''Entre le fort et le faible, entre le riche et le pauvre, entre le maître et le serviteur, c'est la liberté qui opprime et la loi qui affranchit'' (Lacordaire)
C’est un exercice de style taillé sur mesure pour notre nouveau Président qui, à part peut-être la finance, n’a pas d’ennemi. Par définition des vœux doivent être rassembleurs : il convient de vanter les mérites des talents dont la France a besoin et de donner espoir à tous ceux qui sont moins favorisés par la réussite, il faut ménager la chèvre et le chou dans une déclaration très convenue faite pour contenter tout le monde, pour flatter les intérêts contradictoires voire opposés des uns et des autres. François Hollande, ex-premier secrétaire du parti socialiste, sait naviguer dans des eaux agitées par des courants contraires ; il ne connaît que trop les compromis et les « motions de synthèse ». La promotion du Nouvel an de la légion d’honneur, véritable inventaire à la Prévert, illustre ce faux-semblant : Yvon Gattaz, ancien président du CNPF ( l’ancêtre du MEDEF), y côtoie le dessinateur Jacques Tardi qui vient d’ailleurs de refuser la décoration « avec la plus grande fermeté ». L’Etat s’amuse, l’espace d’un instant, à mettre sur le même pied d’égalité les riches et les pauvres, les travailleurs et les managers, les marchands de canons et les responsables d’ONG, les artistes et les militaires.
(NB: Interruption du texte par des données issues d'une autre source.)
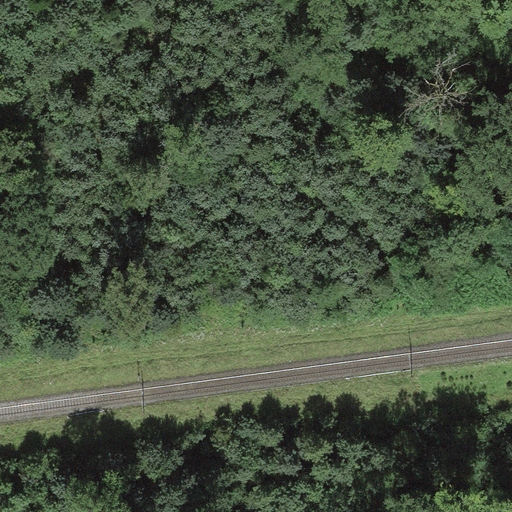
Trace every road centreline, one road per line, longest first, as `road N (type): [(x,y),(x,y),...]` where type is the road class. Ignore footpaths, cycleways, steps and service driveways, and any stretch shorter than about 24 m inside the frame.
road 1 (track): [(511,317),(0,384)]
road 2 (track): [(0,452),(370,395),(506,407)]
L’époque est aux oxymores et François Hollande, en bon samaritain immergé dans le libéralisme, veut concilier les contraires, résoudre les contradictions, dissoudre les oppositions dans un magma consensuel. Ainsi convient-il, par exemple, de « donner plus de stabilité aux salariés et plus de souplesse aux entreprises » .Mais, à trop vouloir concilier les contraires, le cap est incertain et l’on fait du surplace quand on ne recule pas. Tout le monde peut comprendre aisément que ces déclarations de « bonnes intentions » ne constituent en aucun cas le gage de jours meilleurs. La synthèse permanente ne peut tenir lieu de politique quand on prétend restaurer une justice fiscale et sociale qui a été considérablement abîmée par les années Sarkozy. La formule du député Nicolas Dupont-Aignan sonne juste : « Hollande a joué au marchand de sable de Bonne Nuit les Petits ». La magie du verbe ne peut effacer les effets des décisions passées et la poudre aux yeux du réveillon dissimuler les fautes à venir. En ce début d’année, François Hollande flatte le fort et fait mine de vouloir protéger le faible mais demain la politique sociale-libérale du Chef de l’Etat permettra au capitalisme de déployer toute sa puissance sans entrave.
Comment espérer plus de justice sociale en instaurant davantage de souplesse dans les relations très déséquilibrées entre employeurs et salariés et en poursuivant la déconstruction du droit du travail ? Comment moins de droits et plus de libertés contractuelles pourraient-ils permettre d’améliorer le sort des travailleurs dont la principale caractéristique est d’être subordonnés à leurs patrons ? L’Etat en se retirant progressivement du jeu laisse la place à l’arbitraire et à la loi du plus fort, celle de l’entrepreneur.
Comment espérer plus de justice fiscale en conservant un système de recouvrement des impôts archaïque qui ouvre la possibilité d’innombrables exonérations et évasions ? Là aussi l’absence de régulation étatique forte profite aux puissants : la liberté de s’expatrier , de rechercher des niches fiscales ou de profiter des paradis fiscaux n’est offerte qu’à certains privilégiés.
En ce nouvel an, François Hollande a couvert d’un voile trompeur des intérêts qui sont différents, souvent opposés et qui ne peuvent cohabiter sans affrontement qu’à la condition d’être encadrés par la loi ; en régime capitaliste mondialisé, « conjuguer compétitivité et solidarité » est un slogan pour candides ou pour les plaquettes de communication des grands groupes privés. En pratique, la solidarité est le reliquat de plus en plus étriqué d’une compétition très individualiste qui privilégie la réussite financière. Quand l’Etat, garant du bien commun, se retire, les renards ne sont jamais bien loin.
Et François Hollande a surtout souhaité une bonne année aux renards.